Welcome to the Forum CzajA.

Looks like you won't be able to do that limo tint, 35% all around is the limit in Illinois.
I'll let someone from Illinois chime in on the front plate.


----------



## iCruze2 (Dec 16, 2011)

front plate mandatory, tint 35% on all windows if you plan on tinting the front two.


----------



## Stss95 (Dec 9, 2012)

You can go with 50% tint and still be legal if you go with 35% film because of the factory tint in the windows you will be closer to 27%


----------



## Nobody (Feb 12, 2012)

I got a new front bumper and asked them not to drill for the bracket. Haven't had a front plate for a little over a year. Tint is usually a bigger problem, I've got friends that get pulled over for that stuff.


----------



## GoldenCruze (Dec 18, 2011)

Violating the vehicle laws for the sake of "improving" the appearance of your vehicle is silly. Definitely not worth taking the risk even if it seems that other people get away with it. Do you want to always be driving and looking over you shoulder hoping a cop doesn't pull you over?


----------



## XtremeAaron (Jan 22, 2012)

GoldenCruze said:


> Violating the vehicle laws for the sake of "improving" the appearance of your vehicle is silly. Definitely not worth taking the risk even if it seems that other people get away with it. Do you want to always be driving and looking over you shoulder hoping a cop doesn't pull you over?


I agree. 

Sent from AutoGuide.com Free App


----------



## Czaja25 (Mar 5, 2013)

I don't think I will take off the front plate, was just wondering how many people have had the balls to. I do, however, want to tint my windows. Probably just 35% to be safe.


----------



## Czaja25 (Mar 5, 2013)

Stss95 said:


> You can go with 50% tint and still be legal if you go with 35% film because of the factory tint in the windows you will be closer to 27%


What tints do the LTZs come with? What would you suggest I get?


----------



## XtremeAaron (Jan 22, 2012)

Well I went with 35% on the fronts and 5% everywhere else and thats legal here. Never had any issues. You can see pics here: http://www.cruzetalk.com/forum/14-chevrolet-cruze-media/12112-debadged-re-badged-more.html


----------



## Chris2298 (Aug 1, 2012)

I have had several vehicles that just looked better without the front plate. In my experience I was only pulled over if they were looking for something else (looking for DUIs). During normal commutes I was never bothered about it.


----------



## iCruze2 (Dec 16, 2011)

Chris2298 said:


> I have had several vehicles that just looked better without the front plate. In my experience I was only pulled over if they were looking for something else (looking for DUIs). During normal commutes I was never bothered about it.

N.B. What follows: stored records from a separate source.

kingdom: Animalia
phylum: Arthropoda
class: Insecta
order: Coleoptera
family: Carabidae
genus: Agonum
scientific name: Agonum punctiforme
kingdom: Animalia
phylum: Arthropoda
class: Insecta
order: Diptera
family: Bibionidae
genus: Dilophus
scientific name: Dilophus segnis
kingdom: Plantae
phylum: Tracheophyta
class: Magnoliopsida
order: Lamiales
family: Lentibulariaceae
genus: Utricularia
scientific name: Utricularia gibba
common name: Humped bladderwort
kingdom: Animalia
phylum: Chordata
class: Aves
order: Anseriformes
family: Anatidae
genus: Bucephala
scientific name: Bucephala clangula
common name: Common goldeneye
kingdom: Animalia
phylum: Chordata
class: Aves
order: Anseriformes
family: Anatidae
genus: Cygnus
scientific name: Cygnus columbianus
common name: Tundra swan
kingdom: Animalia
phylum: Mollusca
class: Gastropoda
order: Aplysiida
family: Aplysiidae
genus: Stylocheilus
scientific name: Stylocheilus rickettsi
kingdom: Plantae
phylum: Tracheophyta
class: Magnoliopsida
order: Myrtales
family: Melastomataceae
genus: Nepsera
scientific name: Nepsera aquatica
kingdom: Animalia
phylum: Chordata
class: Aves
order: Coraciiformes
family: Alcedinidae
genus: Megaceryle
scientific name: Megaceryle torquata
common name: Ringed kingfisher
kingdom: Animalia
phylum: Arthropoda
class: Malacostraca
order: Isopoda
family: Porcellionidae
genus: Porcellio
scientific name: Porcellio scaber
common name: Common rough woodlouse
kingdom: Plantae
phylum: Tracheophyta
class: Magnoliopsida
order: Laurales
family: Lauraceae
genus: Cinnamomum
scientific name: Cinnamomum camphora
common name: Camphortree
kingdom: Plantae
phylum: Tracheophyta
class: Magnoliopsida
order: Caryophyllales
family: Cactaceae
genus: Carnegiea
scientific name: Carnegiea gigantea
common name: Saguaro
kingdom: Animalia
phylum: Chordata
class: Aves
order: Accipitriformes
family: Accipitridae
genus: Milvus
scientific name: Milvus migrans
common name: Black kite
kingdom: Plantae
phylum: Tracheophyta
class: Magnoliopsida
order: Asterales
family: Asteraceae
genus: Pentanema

easy probable cause to pull you over.


----------



## GoldenCruze (Dec 18, 2011)

Czaja25 said:


> I don't think I will take off the front plate, was just wondering how many people have had the balls to.


In my immediate area, thousands. Ohio requires the front plate. But they take risks running without e front plate. Could get a ticket, or even possibly lose in court over an accident. The argument being that without a front plate it was not legal for your car to be on the road, so you are at fault.


----------



## Stss95 (Dec 9, 2012)

Look on your windows mine are "trans 70% min"


----------